State law gives officials power to seek custody of children whose parents are unable to keep them safe. The California Supreme Court ruled Thursday that the law does not require the parent to be abusive, neglectful or otherwise to blame. If children face substantial danger, the state can take custody of them even if parents are doing their best to protect them, the high court said.

The decision raised questions about the best way to deal with wayward children.

A finding that a parent is inadequate, "even when the parent is not at fault, can carry a painful stigma," Associate Justice Goodwin Liu acknowledged.

Michael Wald, an expert in children's rights and welfare at Stanford Law School, said parents are often seen as "blameworthy" when their kids are taken away under the law in question.

It is often invoked in cases where a parent is abusing or neglecting a child. It can also apply when a parent becomes homeless or is mentally incapacitated, Wald said.

But another option for wayward kids, labeling them delinquent, can stigmatize and punish them for mental health or behavioral health problems that are beyond their control, experts say.

In the case before the court, the mother identified only as Lisa E. tried to help her daughter, though the girl repeatedly ran away from home and skipped school. She had a child at 15 and became pregnant again at 17.

The Los Angeles County Department of Children and Family Services filed a petition in 2014 to declare the then-17-year-old a dependent of the juvenile court. The court ordered the girl taken from her mother. She was placed in a shelter before being returned to her grandparents, where her mother had previously sent her.

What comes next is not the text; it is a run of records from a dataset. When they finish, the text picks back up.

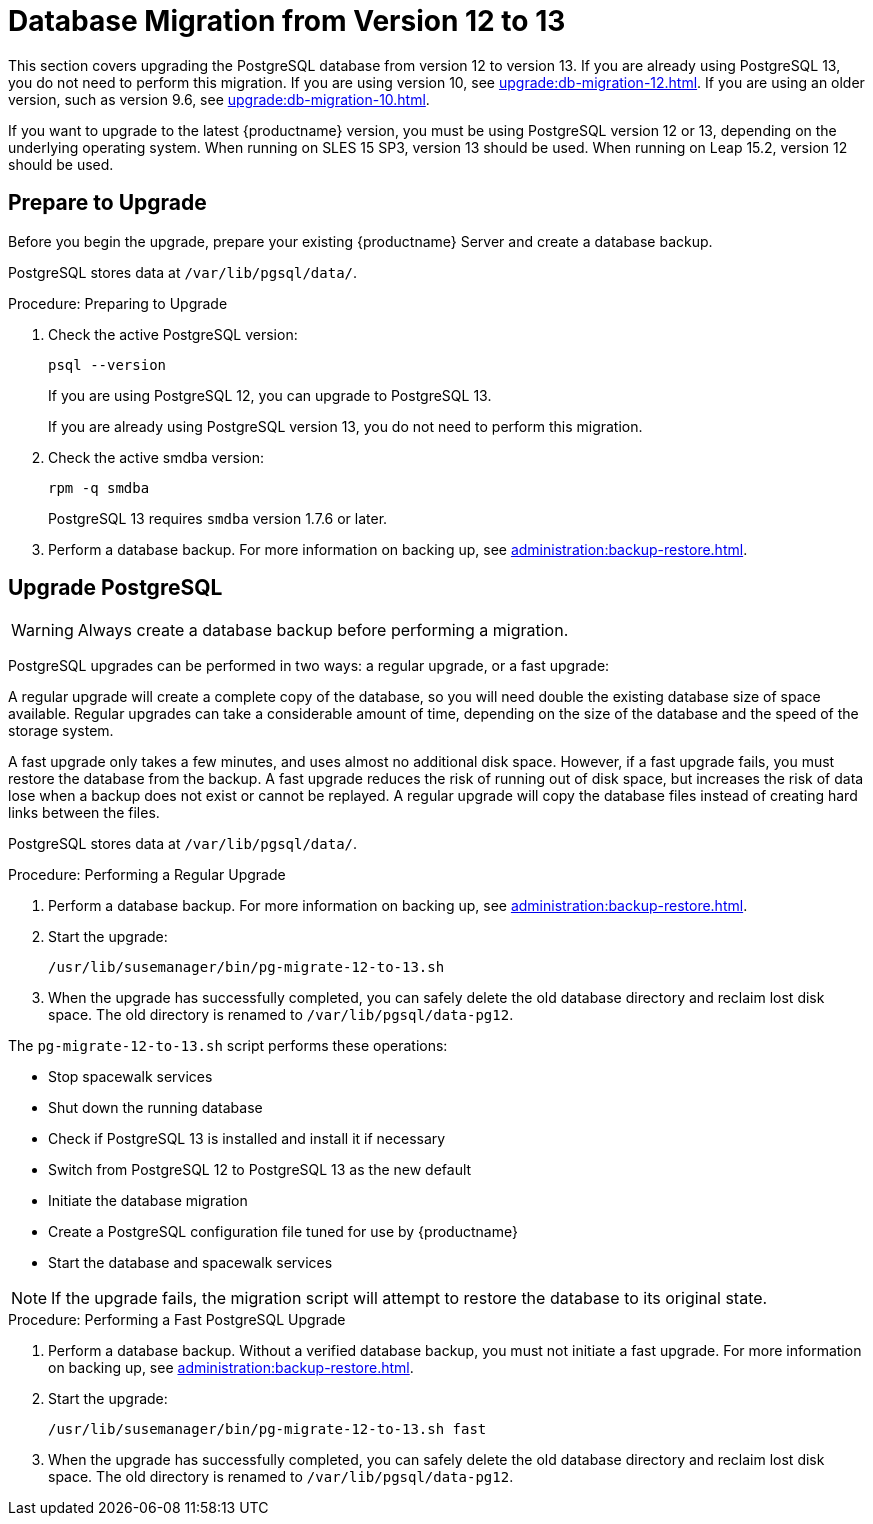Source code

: [[db-migration-13]]
= Database Migration from Version 12 to 13

This section covers upgrading the PostgreSQL database from version{nbsp}12 to version{nbsp}13.
If you are already using PostgreSQL 13, you do not need to perform this migration.
If you are using version 10, see xref:upgrade:db-migration-12.adoc[].
If you are using an older version, such as version 9.6, see xref:upgrade:db-migration-10.adoc[].

If you want to upgrade to the latest {productname} version, you must be using PostgreSQL version 12 or 13, depending on the underlying operating system. When running on SLES 15 SP3, version 13 should be used. When running on Leap 15.2, version 12 should be used.



////
== Background Information


* {productname} 3.1.4, SLES 12 SP3, Postgres 9.6
* {productname} 3.1.11, SLES 12 SP3, Postgres 9.6
* {productname} 3.2.10, SLES 12 SP3, Postgres 9.6
* {productname} 3.2.10, SLES 12 SP3, Postgres 10
* {productname} 3.2.10, SLES 12 SP4, Postgres 10
* {productname} 4.0.0, SLES 15 SP1, Postgres 10
* {productname} 4.1.0, SLES 15 SP2, Postgres 12
* {productname} 4.2.0, SLES 15 SP3, Postgres 13

////




[[db-migration-13-prepare]]
== Prepare to Upgrade

Before you begin the upgrade, prepare your existing {productname} Server and create a database backup.

PostgreSQL stores data at [path]``/var/lib/pgsql/data/``.

.Procedure: Preparing to Upgrade

. Check the active PostgreSQL version:
+
----
psql --version
----
+
If you are using PostgreSQL{nbsp}12, you can upgrade to PostgreSQL{nbsp}13.
+
If you are already using PostgreSQL version 13, you do not need to perform this migration.
. Check the active smdba version:
+
----
rpm -q smdba
----
+
// CHECKIT!
+
PostgreSQL{nbsp}13 requires ``smdba`` version 1.7.6 or later.

. Perform a database backup.
    For more information on backing up, see xref:administration:backup-restore.adoc[].



[[db-migration-13-upgrade]]
== Upgrade PostgreSQL

[WARNING]
====
Always create a database backup before performing a migration.
====

PostgreSQL upgrades can be performed in two ways: a regular upgrade, or a fast upgrade:

A regular upgrade will create a complete copy of the database, so you will need double the existing database size of space available.
Regular upgrades can take a considerable amount of time, depending on the size of the database and the speed of the storage system.

A fast upgrade only takes a few minutes, and uses almost no additional disk space.
However, if a fast upgrade fails, you must restore the database from the backup.
A fast upgrade reduces the risk of running out of disk space, but increases the 
risk of data lose when a backup does not exist or cannot be replayed.
A regular upgrade will copy the database files instead of creating hard links between the files.

PostgreSQL stores data at [path]``/var/lib/pgsql/data/``.

.Procedure: Performing a Regular Upgrade
. Perform a database backup.
    For more information on backing up, see xref:administration:backup-restore.adoc[].
. Start the upgrade:
+
----
/usr/lib/susemanager/bin/pg-migrate-12-to-13.sh
----
. When the upgrade has successfully completed, you can safely delete the old database directory and reclaim lost disk space.
    The old directory is renamed to [path]``/var/lib/pgsql/data-pg12``.
+
// CHECKIT! ====>>>====>>>=======================================> ^^^^

The [path]``pg-migrate-12-to-13.sh`` script performs these operations:

* Stop spacewalk services
* Shut down the running database
* Check if PostgreSQL{nbsp}13 is installed and install it if necessary
* Switch from PostgreSQL{nbsp}12 to PostgreSQL{nbsp}13 as the new default
* Initiate the database migration
* Create a PostgreSQL configuration file tuned for use by {productname}
* Start the database and spacewalk services

[NOTE]
====
If the upgrade fails, the migration script will attempt to restore the database to its original state.
====

.Procedure: Performing a Fast PostgreSQL Upgrade
. Perform a database backup.
    Without a verified database backup, you must not initiate a fast upgrade.
    For more information on backing up, see xref:administration:backup-restore.adoc[].
. Start the upgrade:
+
----
/usr/lib/susemanager/bin/pg-migrate-12-to-13.sh fast
----
. When the upgrade has successfully completed, you can safely delete the old database directory and reclaim lost disk space.
    The old directory is renamed to [path]``/var/lib/pgsql/data-pg12``.
// CHECKIT! ====>>>====>>>=======================================> ^^^^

Child welfare officials were told to provide services to try to reunite the girl with her mother.

The mother argued that the county didn't need to take her child because she had provided the best care possible and had a plan for her upbringing.

Nancy Brucker, an attorney for the mom, said she could not discuss the case because juvenile proceedings are confidential.

The state also can assume control of wayward children under delinquency laws that cover crimes as well as less serious behavior such as refusing to obey their parents or skipping school. The mom argued that was the proper way to address her daughter.

The national trend is to avoid sending kids into the delinquency system, said Stephen Watson, deputy counsel for Los Angeles County who represented the child welfare department before the state high court.

A delinquency finding "may follow the minor throughout his or her life," Associate Justice Ming Chin said in the ruling.

"Taking the long view of this issue, and considering what valuable services the dependency system has to offer in this situation, we decline to adopt an approach that would automatically place an incorrigible child in the delinquency system pipeline," he said.

Patrick Gardner, president of the San Francisco-based nonprofit Young Minds Advocacy, said that if parents are not contributing to the child's problems, the best solution is to keep kids in their homes and ensure they get the services they need.

"It's a terrible policy to say the only way you can take care of your child is to turn your child over to the state," he said.